Suzanne Zaremba, Applied Pharmacology

When I left school, I briefly went to the University of Edinburgh to study mathematics, but it wasn’t for me. Aside from the wrong choice of course, I was keen to experience a more campus like feel with smaller class sizes, so I took some time out to consider my options. A few of my friends had studied at QMU and had told me about the benefits of studying in a smaller institution; as classes sizes weren’t so big, you got to know everyone, including staff, very early on in the course.

I have always had a keen interest in science and how the human body functions in both healthy and diseased states, which is what drew my attention to the biological science degrees at QMU.

Across the four years, I received a great deal of support throughout my undergraduate degree, particularly from my Personal Academic Tutor. The staff were always very approachable and willing to help with any problems. I received excellent support from my supervisors during my final year honours project – support that I feel helped me to achieve a First Class Honours degree. I particularly enjoyed the third year of course, when I studied modules covering aspects of drug abuse and addiction and neuropharmacology. I learned a great deal about the structure and functions of the brain, how disease states arise and ultimately how they can be treated by pharmacological interventions.




"I would definitely recommend QMU as a place to study (and work!). Classes were a comfortable size and lecturers were very supportive and encouraging. There’s always a very friendly atmosphere around campus and the small community-like feeling ensures you’re not lost in the crowd."
Suzanne Zaremba

As the end of my degree approached, I started to think about what I wanted to do when I graduated. As part of my honours project, I researched the effects of a food supplement upon the vascular system. It was during this time that I became interested in nutrition and the concept of functional foods. With this in mind, I decided to study for a postgraduate degree at QMU in Public Health Nutrition.

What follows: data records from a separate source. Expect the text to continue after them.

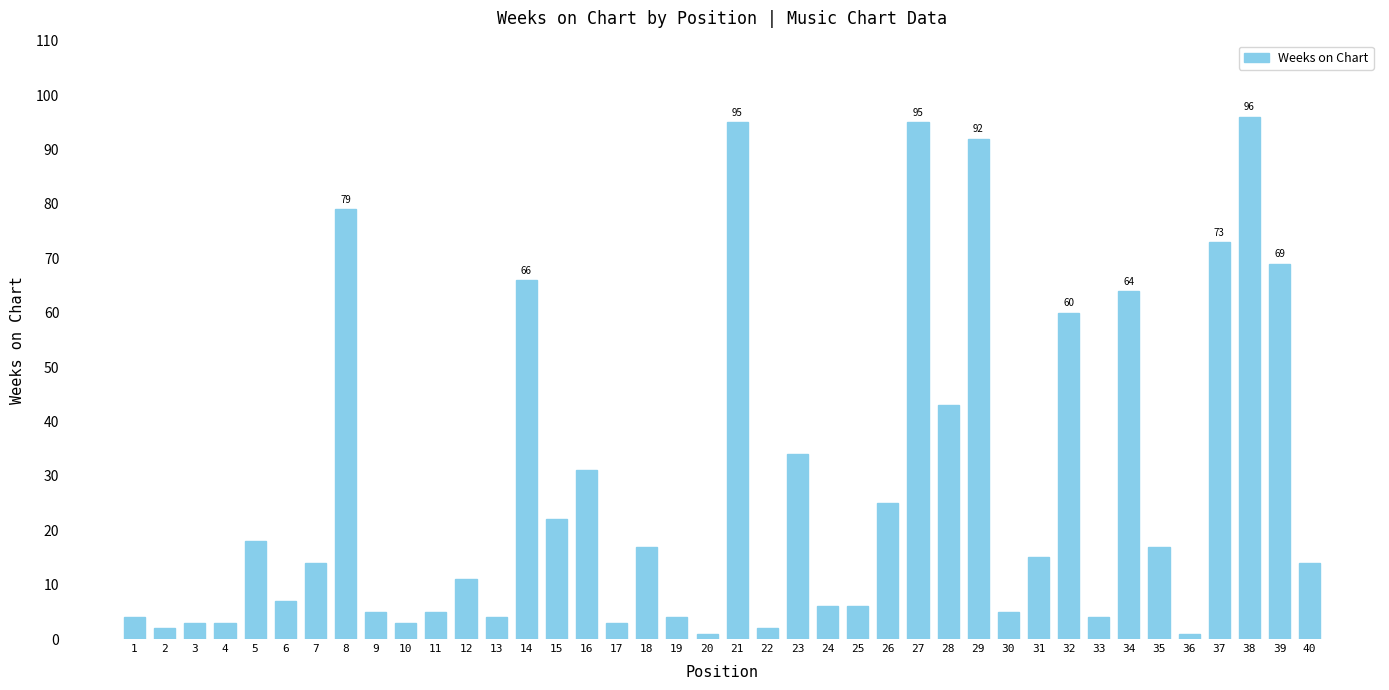

True or false: the data shows 3 at 4.

True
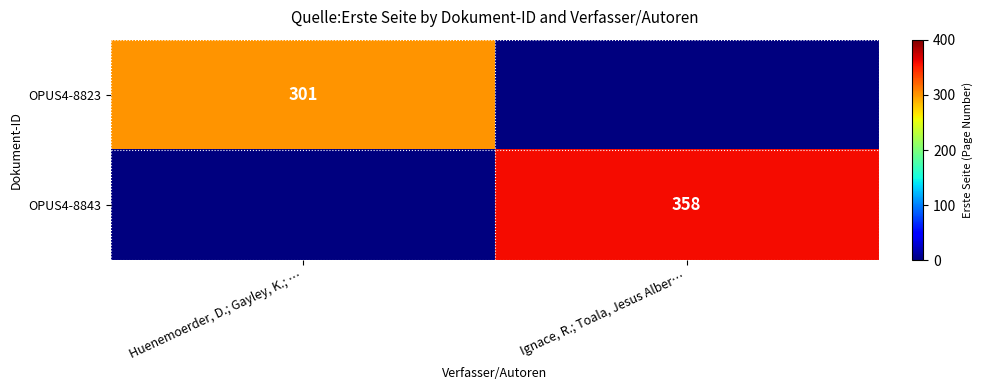

The value of OPUS4-8843 at Ignace, R.; Toala, Jesus Alber… is 164. True or false?

False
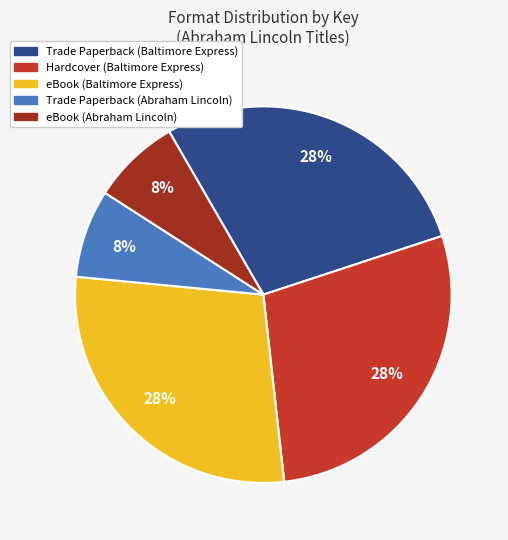

Does any single category account for the majority?

No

As I had enjoyed laboratory work and undertaking research projects for my undergraduate and postgraduate courses, I decided that a PhD was the next step for me. I wanted to develop my existing skills as well as learning new skills to allow me to be a fully independent researcher in the area of nutrition research. QMU was offering studentships for various topics of research so I applied and was successful in getting a place. Between finishing my masters degree and starting my PhD, I gained hands-on experience working as a research assistant for QMU’s Knowledge Exchange Programme. In this position I got the chance to further develop my laboratory skills in addition to learning new techniques such as antioxidant analysis and cognitive function testing.